* **Extract to read**:

In one embodiment, the dialog agent 1 147 includes NLU information 148, NLG information 149 and DM information 150, and dialog agent N 160 includes NLU information 161, NLG information 162, and DM information 163. In one embodiment, integrating the dialog information (i.e., NLU 148, NLG 149 and DM 150) from the dialog agent 1 147 to the existing dialog information (i.e., NLU, NLG and DM files of the DS 140) comprises adding the NLU information 148 from the dialog agent 1 147 to the NLU information of the NLU module 141, adding the NLG information 149 from the dialog agent 1 147 to the NLG information of the NLG module 142; and adding the DM information 150 from the dialog agent 1 147 to the DM information of the DM module 143. In one embodiment, the dialog information from the dialog agent 1 147 is merged/appended with the existing dialog information of the DS 140.
In one embodiment, integrating the dialog information (i.e., NLU 161, NLG 162, and DM 163) from the dialog agent N 160 to the existing dialog information (i.e., NLU, NLG, and DM files of the DS 140) comprises adding the NLU information 161 from the dialog agent N 160 to the NLU information of the NLU module 141, adding the NLG information 162 from the dialog agent N 160 to the NLG information of the NLG module 142; and adding the DM information 163 from the dialog agent N 160 to the DM information of the DM module 143. In one embodiment, after the dialog information of the dialog agent 1 147 is merged/appended with the existing dialog information of the DS 140, integrating the dialog information from the dialog agent N 160 is merged/appended with the existing dialog information of the DS 140 that included the merged/appended dialog information from the integrated dialog agent 1 147 dialog information. In one embodiment, once the DS 140 determines an appropriate reply to a user's utterance, the result is passed to the TTS engine 144 for conversion to speech where the output is sent to the audio output 123 so that the user may hear the reply. In one embodiment, the results are forwarded to the display 121 for users to be able to read the reply.
In one embodiment, in block 203, it is determined whether the DS (e.g., DS 140) includes a dialog agent to handle the inputted utterance already installed/integrated within the dialog information of the DS (e.g., NLU, NLG, and DM information). If it is determined that the dialog agent required to handle the inputted utterance is already installed/integrated in the DS, then process 200 continues to block 209, otherwise process 200 continues to block 204. In one embodiment, in block 204, a DS (e.g., DS 140) automatically checks to determine whether it can locate/discover a dialog agent that can handle the inputted utterance in the appropriate service domain remotely (e.g., on the cloud/network 130, application store, etc.). In another embodiment, a user may use the DS to manually search a remote location to discover a dialog agent that can handle the inputted utterance in the appropriate service domain.

* **Extracted information**:
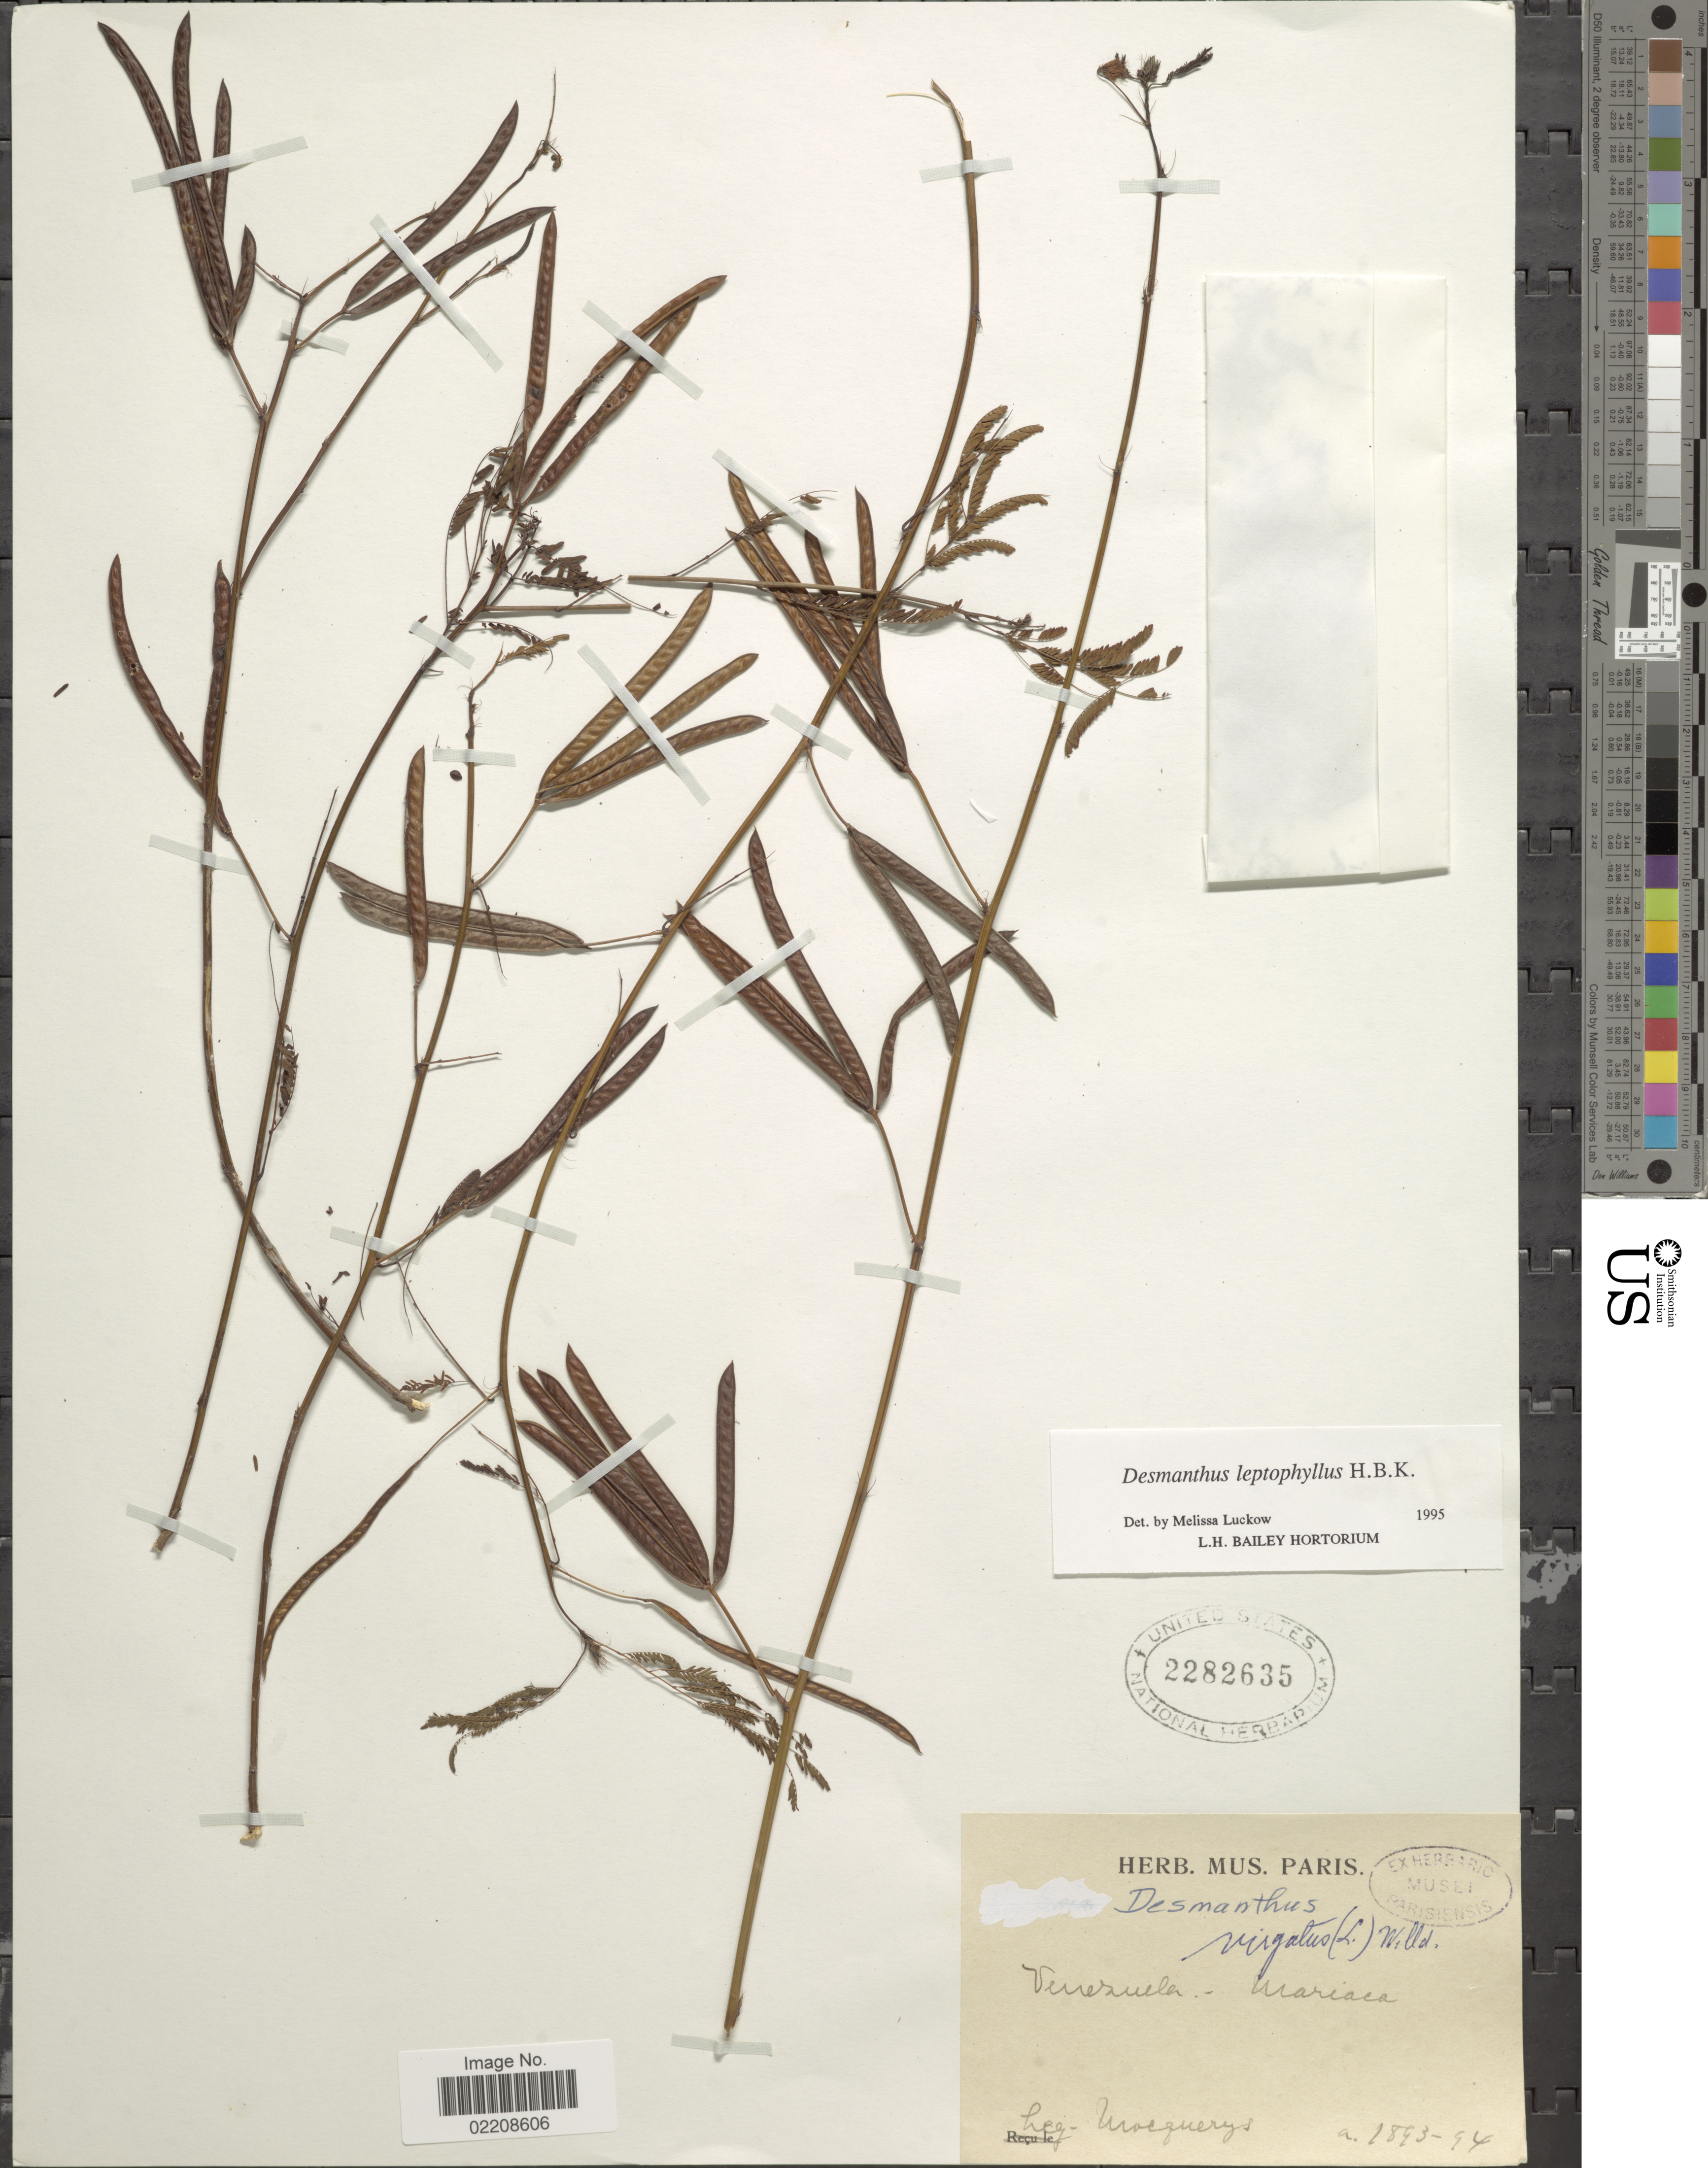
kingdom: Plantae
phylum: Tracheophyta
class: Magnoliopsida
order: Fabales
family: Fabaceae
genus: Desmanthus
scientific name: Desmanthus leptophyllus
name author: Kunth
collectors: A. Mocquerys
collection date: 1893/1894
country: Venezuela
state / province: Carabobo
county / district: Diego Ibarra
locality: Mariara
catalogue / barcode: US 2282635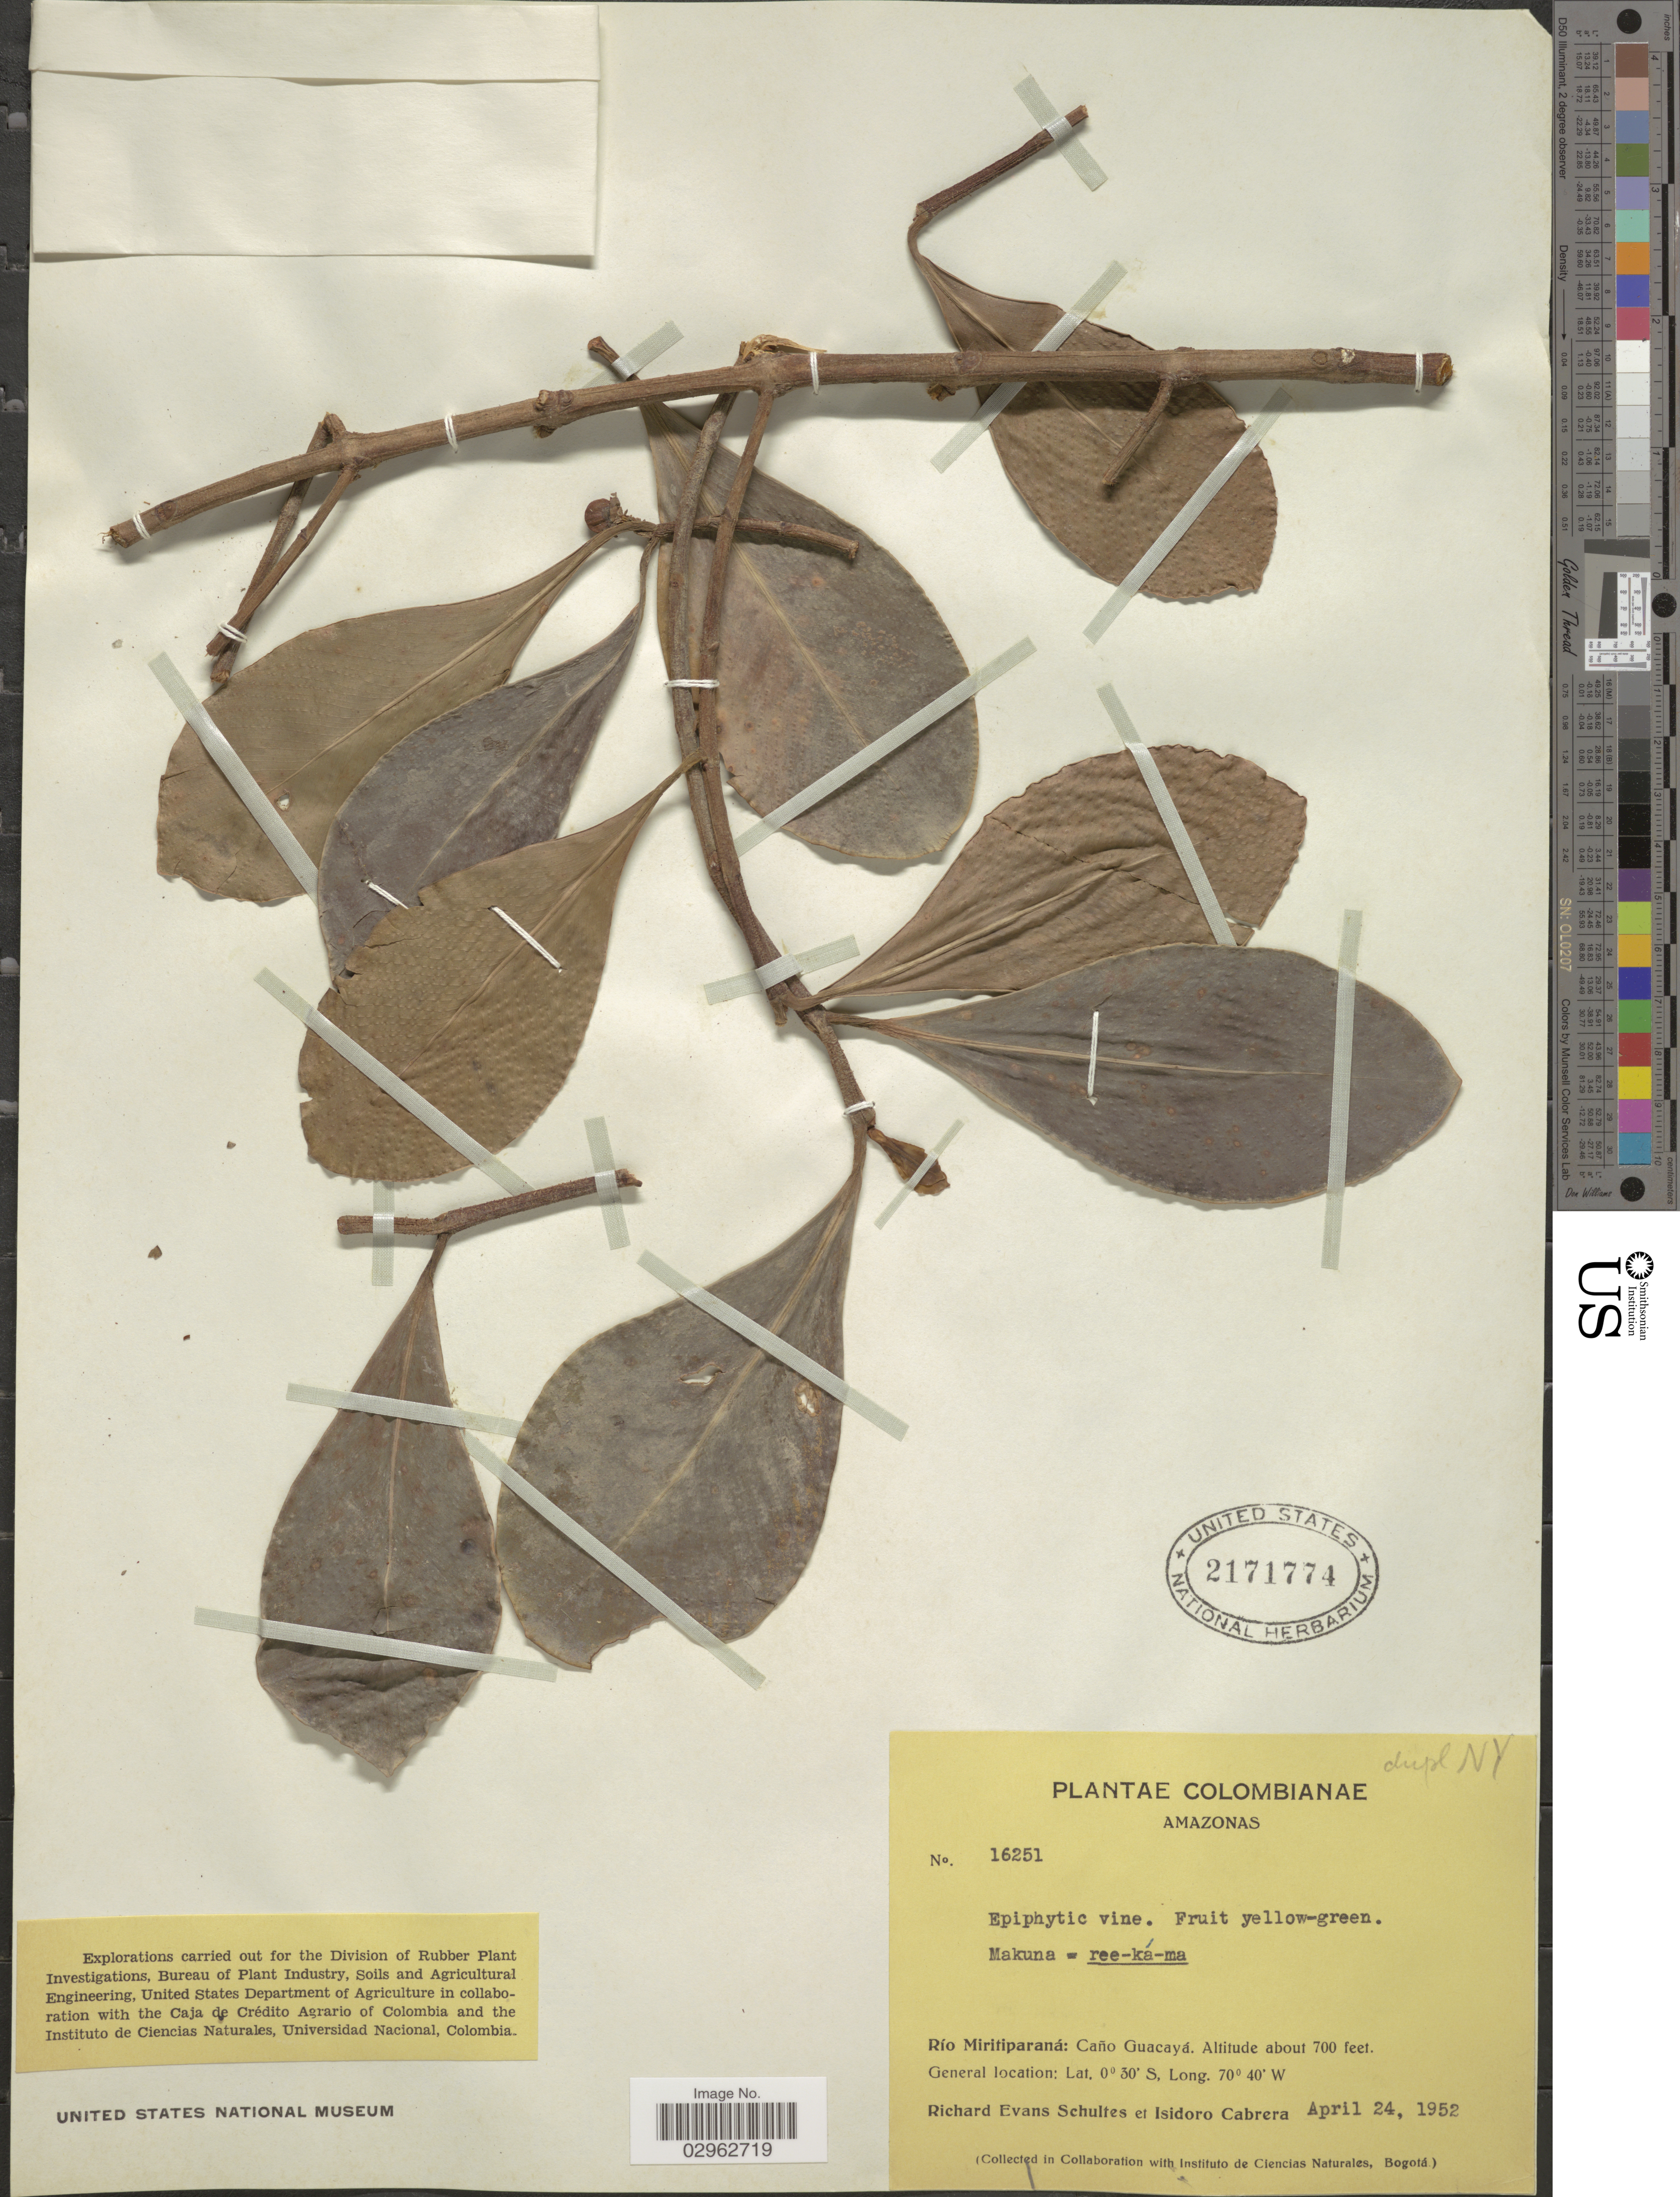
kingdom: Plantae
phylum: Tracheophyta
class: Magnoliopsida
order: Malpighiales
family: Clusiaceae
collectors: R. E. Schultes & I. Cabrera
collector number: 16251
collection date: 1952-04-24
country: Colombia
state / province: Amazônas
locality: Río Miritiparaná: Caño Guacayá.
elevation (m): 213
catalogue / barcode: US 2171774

* **Tasks for this exercise**:
A - In the dialog-agent excerpt, which block does process 200 continue to when the dialog agent needed for the inputted utterance is already installed or integrated in the DS?
B - Decide whether each statement agrees with the dialog-agent excerpt, answering yes or no and quoting the deciding words: (i) Dialog agent N 160 includes NLU information 161. (ii) The TTS engine 144 sends its output to the display 121. (iii) The NLG information 149 from dialog agent 1 147 is added to the NLU module 141.
C - Write out the dialog-agent excerpt between "In one embodiment, the dialog agent" and "the DS 140.", inclusive, substituting "current" for "existing".

* **In response**:
A - Block 209.

B -
(i) Yes: "dialog agent N 160 includes NLU information 161, NLG information 162, and DM information 163"
(ii) No: "the result is passed to the TTS engine 144 for conversion to speech where the output is sent to the audio output 123"
(iii) No: "adding the NLG information 149 from the dialog agent 1 147 to the NLG information of the NLG module 142"

C -
In one embodiment, the dialog agent 1 147 includes NLU information 148, NLG information 149 and DM information 150, and dialog agent N 160 includes NLU information 161, NLG information 162, and DM information 163. In one embodiment, integrating the dialog information (i.e., NLU 148, NLG 149 and DM 150) from the dialog agent 1 147 to the current dialog information (i.e., NLU, NLG and DM files of the DS 140) comprises adding the NLU information 148 from the dialog agent 1 147 to the NLU information of the NLU module 141, adding the NLG information 149 from the dialog agent 1 147 to the NLG information of the NLG module 142; and adding the DM information 150 from the dialog agent 1 147 to the DM information of the DM module 143. In one embodiment, the dialog information from the dialog agent 1 147 is merged/appended with the current dialog information of the DS 140.